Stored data
========

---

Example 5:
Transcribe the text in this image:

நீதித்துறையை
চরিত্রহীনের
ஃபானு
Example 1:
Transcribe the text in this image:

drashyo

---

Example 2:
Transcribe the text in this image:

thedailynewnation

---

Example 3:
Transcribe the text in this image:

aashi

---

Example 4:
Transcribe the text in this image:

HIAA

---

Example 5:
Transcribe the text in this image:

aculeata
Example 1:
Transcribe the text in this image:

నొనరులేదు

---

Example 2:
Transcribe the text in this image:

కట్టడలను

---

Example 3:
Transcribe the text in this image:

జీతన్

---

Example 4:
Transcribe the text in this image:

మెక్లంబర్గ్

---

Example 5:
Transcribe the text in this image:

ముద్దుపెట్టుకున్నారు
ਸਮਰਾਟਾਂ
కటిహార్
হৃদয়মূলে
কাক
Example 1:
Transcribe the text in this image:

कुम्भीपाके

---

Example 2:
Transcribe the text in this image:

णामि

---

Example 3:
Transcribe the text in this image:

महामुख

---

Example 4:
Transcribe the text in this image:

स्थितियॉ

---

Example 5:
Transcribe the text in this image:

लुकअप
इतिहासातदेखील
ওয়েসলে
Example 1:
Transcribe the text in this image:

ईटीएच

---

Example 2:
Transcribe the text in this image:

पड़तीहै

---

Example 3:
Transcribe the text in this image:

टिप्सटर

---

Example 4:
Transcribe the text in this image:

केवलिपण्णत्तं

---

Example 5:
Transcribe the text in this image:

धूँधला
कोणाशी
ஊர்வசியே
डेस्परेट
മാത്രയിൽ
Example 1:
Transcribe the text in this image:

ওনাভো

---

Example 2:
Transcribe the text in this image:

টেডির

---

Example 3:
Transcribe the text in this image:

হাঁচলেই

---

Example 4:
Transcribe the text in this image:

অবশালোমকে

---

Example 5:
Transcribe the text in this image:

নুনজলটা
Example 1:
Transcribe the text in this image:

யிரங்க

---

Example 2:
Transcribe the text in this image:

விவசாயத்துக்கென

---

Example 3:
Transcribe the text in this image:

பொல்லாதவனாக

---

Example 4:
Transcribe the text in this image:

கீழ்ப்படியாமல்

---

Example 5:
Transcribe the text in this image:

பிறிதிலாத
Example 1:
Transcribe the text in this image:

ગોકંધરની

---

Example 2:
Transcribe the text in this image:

========

Your objective:
Output each record precisely as written.

Output of the task:
---

Example 5:
Transcribe the text in this image:

நீதித்துறையை
চরিত্রহীনের
ஃபானு
Example 1:
Transcribe the text in this image:

drashyo

---

Example 2:
Transcribe the text in this image:

thedailynewnation

---

Example 3:
Transcribe the text in this image:

aashi

---

Example 4:
Transcribe the text in this image:

HIAA

---

Example 5:
Transcribe the text in this image:

aculeata
Example 1:
Transcribe the text in this image:

నొనరులేదు

---

Example 2:
Transcribe the text in this image:

కట్టడలను

---

Example 3:
Transcribe the text in this image:

జీతన్

---

Example 4:
Transcribe the text in this image:

మెక్లంబర్గ్

---

Example 5:
Transcribe the text in this image:

ముద్దుపెట్టుకున్నారు
ਸਮਰਾਟਾਂ
కటిహార్
হৃদয়মূলে
কাক
Example 1:
Transcribe the text in this image:

कुम्भीपाके

---

Example 2:
Transcribe the text in this image:

णामि

---

Example 3:
Transcribe the text in this image:

महामुख

---

Example 4:
Transcribe the text in this image:

स्थितियॉ

---

Example 5:
Transcribe the text in this image:

लुकअप
इतिहासातदेखील
ওয়েসলে
Example 1:
Transcribe the text in this image:

ईटीएच

---

Example 2:
Transcribe the text in this image:

पड़तीहै

---

Example 3:
Transcribe the text in this image:

टिप्सटर

---

Example 4:
Transcribe the text in this image:

केवलिपण्णत्तं

---

Example 5:
Transcribe the text in this image:

धूँधला
कोणाशी
ஊர்வசியே
डेस्परेट
മാത്രയിൽ
Example 1:
Transcribe the text in this image:

ওনাভো

---

Example 2:
Transcribe the text in this image:

টেডির

---

Example 3:
Transcribe the text in this image:

হাঁচলেই

---

Example 4:
Transcribe the text in this image:

অবশালোমকে

---

Example 5:
Transcribe the text in this image:

নুনজলটা
Example 1:
Transcribe the text in this image:

யிரங்க

---

Example 2:
Transcribe the text in this image:

விவசாயத்துக்கென

---

Example 3:
Transcribe the text in this image:

பொல்லாதவனாக

---

Example 4:
Transcribe the text in this image:

கீழ்ப்படியாமல்

---

Example 5:
Transcribe the text in this image:

பிறிதிலாத
Example 1:
Transcribe the text in this image:

ગોકંધરની

---

Example 2:
Transcribe the text in this image:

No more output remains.